Attraverso conoscenti, arrivano a Pescara dove oggi risiedono in zona Tiburtina. «Amo questa città, in ogni angolo c'è un pezzo della mia vita». Ma «comincia a starmi stretta, ho bisogno di fare sempre nuove cose». Dopo il diploma, vuole andare a studiare Scienze Politiche a Bologna. I suoi viaggi sono sempre «finalizzati a portare avanti cause umanitarie». Barcellona, Budapest, Bruxelles, Londra, Grecia, ogni meta è buona per lanciare un progetto contro la xenofobia o il razzismo. In vacanza va solo in Puglia e in Albania, a far visita ai nonni Andronici e Thanas, originari di Valona e Saranda. Prossimo obiettivo, la Palestina «per conoscerne meglio la causa». Studia «storia, filosofia, letteratura, persino come funziona il vento, analizzo i fatti col bisogno di darmi continuamente risposte. All'asilo mi chiamavano l'avvocato perché redimevo le dispute dei bimbi. Gli attentati? L'America e l'Europa hanno le loro colpe, non è una questione religiosa ma di indottrinamento folle, di ignoranza allo stato puro».

Difetti e pregi? «Sono logorroica, emotiva, testarda e ipersensibile, parlare in pubblico mi fa battere il cuore a mille ma il collettivo, che frequento da 5 anni, è una palestra di vita: mi ha sbloccato e reso più forte. Non avrei potuto fare nulla senza i miei compagni che combattono le battaglie insieme a me».

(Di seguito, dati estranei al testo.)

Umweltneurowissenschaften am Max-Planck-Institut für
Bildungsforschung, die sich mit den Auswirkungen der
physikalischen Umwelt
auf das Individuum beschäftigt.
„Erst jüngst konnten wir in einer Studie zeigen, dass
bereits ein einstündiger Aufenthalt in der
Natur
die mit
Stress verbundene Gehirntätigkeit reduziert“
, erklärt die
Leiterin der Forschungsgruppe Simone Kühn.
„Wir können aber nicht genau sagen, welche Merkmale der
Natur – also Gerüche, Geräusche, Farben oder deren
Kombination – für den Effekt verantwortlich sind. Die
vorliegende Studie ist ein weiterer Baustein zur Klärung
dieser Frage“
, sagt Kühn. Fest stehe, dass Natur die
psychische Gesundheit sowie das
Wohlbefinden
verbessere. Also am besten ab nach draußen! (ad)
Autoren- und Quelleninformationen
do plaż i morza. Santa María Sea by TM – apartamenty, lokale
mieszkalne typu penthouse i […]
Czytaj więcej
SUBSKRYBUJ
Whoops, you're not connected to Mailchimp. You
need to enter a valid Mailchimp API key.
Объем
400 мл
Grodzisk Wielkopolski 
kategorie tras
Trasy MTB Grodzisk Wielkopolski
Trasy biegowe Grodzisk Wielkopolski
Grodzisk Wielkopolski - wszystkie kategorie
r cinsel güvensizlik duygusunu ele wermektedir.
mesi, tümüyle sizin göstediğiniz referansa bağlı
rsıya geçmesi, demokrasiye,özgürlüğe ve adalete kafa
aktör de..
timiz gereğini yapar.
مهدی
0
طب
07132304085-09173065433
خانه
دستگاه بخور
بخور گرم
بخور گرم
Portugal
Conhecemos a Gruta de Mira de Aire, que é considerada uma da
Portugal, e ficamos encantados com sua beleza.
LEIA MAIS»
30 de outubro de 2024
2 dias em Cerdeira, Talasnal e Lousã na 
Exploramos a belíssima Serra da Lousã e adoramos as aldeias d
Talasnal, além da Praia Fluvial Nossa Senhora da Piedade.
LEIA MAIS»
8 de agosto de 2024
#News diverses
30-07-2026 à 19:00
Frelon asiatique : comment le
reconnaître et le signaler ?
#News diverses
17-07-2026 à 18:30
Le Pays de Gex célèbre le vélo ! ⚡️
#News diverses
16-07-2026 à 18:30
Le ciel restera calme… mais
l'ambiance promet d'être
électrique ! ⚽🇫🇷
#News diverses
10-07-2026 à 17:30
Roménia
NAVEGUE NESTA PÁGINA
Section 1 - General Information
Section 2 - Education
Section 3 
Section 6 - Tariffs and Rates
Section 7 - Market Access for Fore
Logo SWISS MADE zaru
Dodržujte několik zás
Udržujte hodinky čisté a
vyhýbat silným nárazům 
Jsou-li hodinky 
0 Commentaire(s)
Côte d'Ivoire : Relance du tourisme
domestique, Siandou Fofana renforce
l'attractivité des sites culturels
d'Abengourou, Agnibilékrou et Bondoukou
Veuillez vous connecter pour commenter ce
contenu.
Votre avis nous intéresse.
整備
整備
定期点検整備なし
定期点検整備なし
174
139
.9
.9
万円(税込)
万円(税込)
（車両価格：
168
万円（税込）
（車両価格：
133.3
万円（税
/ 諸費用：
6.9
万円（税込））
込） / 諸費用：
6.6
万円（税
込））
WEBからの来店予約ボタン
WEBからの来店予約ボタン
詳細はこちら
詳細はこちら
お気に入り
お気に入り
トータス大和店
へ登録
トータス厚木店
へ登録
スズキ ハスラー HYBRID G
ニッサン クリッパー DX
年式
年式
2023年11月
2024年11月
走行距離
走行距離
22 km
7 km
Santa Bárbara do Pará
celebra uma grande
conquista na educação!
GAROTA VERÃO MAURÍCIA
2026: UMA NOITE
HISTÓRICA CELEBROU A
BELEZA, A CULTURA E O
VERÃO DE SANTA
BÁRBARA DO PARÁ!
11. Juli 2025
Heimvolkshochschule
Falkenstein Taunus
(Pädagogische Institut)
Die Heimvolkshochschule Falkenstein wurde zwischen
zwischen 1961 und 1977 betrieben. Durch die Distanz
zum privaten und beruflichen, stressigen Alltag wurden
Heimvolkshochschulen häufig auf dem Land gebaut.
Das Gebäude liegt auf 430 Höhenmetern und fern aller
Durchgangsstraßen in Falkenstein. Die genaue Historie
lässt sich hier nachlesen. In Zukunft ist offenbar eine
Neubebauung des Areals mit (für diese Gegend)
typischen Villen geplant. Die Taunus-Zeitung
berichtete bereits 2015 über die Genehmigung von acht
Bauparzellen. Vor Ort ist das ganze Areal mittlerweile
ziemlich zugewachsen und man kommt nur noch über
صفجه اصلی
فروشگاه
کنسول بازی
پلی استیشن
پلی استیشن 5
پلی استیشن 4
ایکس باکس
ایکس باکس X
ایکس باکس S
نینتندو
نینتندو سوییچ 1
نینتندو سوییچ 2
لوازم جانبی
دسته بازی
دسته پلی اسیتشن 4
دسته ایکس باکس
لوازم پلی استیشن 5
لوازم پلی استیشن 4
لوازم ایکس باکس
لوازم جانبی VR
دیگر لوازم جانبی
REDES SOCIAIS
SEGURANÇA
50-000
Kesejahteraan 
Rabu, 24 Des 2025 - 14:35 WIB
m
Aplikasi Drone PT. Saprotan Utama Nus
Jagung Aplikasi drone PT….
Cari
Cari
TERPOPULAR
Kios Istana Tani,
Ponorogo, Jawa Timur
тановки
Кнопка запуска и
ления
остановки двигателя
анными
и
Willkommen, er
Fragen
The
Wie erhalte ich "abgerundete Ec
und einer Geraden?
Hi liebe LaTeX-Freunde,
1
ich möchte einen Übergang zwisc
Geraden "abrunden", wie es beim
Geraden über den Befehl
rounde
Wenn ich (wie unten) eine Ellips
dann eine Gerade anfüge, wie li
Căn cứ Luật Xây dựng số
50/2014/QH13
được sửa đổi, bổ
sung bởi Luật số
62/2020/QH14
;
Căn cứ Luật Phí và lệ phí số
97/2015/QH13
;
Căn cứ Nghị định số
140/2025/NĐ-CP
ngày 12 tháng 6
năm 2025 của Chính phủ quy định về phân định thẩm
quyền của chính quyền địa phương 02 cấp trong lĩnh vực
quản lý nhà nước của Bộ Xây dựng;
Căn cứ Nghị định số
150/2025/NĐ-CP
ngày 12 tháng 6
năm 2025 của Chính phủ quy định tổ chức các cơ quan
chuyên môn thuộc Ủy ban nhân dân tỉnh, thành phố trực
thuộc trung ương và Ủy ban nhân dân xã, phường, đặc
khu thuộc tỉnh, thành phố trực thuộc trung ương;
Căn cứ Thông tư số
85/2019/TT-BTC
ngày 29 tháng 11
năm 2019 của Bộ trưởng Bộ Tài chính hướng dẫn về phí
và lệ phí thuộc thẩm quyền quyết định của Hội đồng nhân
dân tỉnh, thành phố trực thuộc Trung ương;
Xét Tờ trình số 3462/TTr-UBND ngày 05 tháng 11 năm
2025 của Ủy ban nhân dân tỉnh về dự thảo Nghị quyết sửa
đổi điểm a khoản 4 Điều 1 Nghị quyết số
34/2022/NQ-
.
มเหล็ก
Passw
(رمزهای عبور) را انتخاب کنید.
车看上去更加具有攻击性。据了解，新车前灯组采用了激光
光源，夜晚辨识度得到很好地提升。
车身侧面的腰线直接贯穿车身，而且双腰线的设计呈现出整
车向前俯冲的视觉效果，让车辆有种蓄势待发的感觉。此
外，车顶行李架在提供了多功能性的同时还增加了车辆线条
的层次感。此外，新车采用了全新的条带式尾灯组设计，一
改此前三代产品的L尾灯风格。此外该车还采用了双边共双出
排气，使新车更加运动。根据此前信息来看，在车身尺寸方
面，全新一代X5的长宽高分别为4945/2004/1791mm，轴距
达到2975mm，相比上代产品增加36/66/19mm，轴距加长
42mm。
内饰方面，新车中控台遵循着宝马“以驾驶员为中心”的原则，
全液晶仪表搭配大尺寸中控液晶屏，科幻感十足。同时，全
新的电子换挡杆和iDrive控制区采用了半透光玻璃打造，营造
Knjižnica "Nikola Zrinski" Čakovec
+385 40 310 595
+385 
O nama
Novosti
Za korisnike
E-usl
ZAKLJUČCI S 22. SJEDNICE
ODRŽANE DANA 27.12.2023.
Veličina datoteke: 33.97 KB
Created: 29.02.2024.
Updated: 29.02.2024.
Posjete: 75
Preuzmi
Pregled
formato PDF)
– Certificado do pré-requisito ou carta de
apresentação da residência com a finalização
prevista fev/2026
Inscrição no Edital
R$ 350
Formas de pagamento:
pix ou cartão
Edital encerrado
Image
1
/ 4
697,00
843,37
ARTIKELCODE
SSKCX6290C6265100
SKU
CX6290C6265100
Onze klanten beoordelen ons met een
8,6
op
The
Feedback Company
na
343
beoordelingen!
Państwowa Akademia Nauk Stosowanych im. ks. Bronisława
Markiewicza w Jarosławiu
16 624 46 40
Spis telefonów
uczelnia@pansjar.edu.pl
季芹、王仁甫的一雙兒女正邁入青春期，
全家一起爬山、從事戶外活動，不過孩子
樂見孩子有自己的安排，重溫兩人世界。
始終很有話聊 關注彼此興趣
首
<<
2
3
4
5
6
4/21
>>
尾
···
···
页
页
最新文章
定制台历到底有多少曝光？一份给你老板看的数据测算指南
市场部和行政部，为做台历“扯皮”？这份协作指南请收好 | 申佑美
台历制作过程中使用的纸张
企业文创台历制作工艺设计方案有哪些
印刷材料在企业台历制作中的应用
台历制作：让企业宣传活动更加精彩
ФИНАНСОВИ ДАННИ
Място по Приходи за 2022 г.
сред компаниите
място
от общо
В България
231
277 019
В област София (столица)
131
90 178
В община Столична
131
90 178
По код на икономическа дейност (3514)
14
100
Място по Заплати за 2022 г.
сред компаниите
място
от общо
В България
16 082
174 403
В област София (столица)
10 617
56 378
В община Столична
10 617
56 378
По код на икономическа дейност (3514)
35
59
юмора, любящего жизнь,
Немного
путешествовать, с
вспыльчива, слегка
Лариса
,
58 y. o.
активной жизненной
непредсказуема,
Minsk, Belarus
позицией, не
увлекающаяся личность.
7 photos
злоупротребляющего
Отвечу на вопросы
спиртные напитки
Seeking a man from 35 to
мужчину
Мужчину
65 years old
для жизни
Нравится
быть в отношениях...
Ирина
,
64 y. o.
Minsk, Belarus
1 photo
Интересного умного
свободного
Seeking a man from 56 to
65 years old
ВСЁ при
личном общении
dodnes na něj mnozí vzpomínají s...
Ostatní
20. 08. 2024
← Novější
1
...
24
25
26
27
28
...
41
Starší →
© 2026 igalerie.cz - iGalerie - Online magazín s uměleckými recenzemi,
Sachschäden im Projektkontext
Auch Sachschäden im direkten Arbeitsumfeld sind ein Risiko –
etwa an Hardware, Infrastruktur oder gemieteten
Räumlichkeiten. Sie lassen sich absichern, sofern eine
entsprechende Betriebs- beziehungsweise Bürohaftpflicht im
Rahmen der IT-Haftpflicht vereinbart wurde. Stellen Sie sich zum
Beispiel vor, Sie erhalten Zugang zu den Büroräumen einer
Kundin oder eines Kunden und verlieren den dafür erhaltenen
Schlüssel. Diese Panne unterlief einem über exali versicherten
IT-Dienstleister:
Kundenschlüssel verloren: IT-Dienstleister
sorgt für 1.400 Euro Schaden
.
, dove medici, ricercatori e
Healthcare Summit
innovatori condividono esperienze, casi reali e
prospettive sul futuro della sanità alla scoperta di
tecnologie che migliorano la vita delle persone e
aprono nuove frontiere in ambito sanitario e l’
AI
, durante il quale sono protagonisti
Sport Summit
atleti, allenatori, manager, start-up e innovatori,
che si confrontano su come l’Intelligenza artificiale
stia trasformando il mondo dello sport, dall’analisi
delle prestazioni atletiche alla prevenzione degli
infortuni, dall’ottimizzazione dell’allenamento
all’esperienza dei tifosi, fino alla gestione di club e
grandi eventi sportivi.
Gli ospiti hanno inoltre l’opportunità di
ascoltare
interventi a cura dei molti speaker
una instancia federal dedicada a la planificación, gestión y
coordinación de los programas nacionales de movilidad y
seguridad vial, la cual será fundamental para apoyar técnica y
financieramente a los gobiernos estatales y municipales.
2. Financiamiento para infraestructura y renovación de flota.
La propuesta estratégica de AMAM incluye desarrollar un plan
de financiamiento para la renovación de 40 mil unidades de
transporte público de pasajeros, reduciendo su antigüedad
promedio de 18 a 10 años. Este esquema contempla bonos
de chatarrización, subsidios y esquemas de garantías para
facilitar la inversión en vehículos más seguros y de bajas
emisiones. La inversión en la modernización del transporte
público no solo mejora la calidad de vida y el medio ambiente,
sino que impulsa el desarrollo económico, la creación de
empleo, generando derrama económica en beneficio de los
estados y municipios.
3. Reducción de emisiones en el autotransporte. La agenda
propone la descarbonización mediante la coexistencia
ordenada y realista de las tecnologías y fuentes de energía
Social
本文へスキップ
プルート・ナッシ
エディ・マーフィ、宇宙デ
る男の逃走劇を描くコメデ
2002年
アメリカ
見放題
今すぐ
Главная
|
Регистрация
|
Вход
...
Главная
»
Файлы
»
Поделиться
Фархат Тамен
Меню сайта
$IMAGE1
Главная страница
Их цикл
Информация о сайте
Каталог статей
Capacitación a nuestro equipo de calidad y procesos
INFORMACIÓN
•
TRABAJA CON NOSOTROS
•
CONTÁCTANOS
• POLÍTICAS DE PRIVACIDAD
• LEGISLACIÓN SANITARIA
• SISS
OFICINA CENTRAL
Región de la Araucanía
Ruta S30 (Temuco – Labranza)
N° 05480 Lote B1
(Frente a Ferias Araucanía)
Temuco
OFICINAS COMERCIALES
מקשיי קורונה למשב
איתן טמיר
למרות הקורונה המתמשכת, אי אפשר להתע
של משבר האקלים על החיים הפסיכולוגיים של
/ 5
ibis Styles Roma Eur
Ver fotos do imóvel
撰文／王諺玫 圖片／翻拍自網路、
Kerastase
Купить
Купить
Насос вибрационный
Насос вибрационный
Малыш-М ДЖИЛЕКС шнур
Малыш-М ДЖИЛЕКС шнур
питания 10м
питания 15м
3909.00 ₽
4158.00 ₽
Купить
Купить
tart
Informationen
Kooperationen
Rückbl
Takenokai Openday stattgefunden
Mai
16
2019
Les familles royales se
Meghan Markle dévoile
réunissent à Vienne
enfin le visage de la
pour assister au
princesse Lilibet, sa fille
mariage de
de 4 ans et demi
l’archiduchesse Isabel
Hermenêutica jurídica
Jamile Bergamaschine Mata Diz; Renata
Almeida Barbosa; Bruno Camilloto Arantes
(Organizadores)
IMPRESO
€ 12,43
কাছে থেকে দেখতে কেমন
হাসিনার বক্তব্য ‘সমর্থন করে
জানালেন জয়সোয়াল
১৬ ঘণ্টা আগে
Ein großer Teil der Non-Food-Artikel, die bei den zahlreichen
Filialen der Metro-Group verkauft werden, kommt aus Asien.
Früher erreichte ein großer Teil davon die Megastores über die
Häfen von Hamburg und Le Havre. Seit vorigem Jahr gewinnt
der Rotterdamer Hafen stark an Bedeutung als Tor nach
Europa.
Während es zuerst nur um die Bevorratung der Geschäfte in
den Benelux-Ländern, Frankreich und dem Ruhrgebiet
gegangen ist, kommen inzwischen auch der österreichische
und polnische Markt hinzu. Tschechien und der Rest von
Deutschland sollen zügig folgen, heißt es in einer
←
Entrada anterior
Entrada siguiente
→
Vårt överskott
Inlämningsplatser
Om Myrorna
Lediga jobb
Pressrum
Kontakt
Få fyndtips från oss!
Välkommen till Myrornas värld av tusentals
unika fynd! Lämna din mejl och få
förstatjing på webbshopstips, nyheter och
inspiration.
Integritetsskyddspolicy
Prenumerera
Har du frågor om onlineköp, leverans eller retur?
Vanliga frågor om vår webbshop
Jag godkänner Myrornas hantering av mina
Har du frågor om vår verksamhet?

Una di queste è la realizzazione del centro giovanile insieme ai ragazzi di So.ha e 360. «Con la campagna “Dateci spazio” siamo riusciti a farci dare dalla Regione 40 mila euro per creare una struttura che possa ospitare gli studenti delle 14 scuole pescaresi. Un luogo di incontro per fare musica, pittura: io canto e ballo hip hop, che forse si chiamerà “Lo Spaz”, abbiamo individuato una possibile location nelle sale del mercato ittico». Il collettivo «mi ha insegnato a tenere aperto il cuore», quel cuore «libero attualmente da impegni amorosi, ma troppo occupato da tutto il resto». E una vita normale fatta di cinema, teatro e aperitivi? «Fortuna che ci pensano le mie amiche Mariangela, Heidi, Jessica, Giorgia, Imma, Marta e Clarissa a tenermi ancorate alla realtà».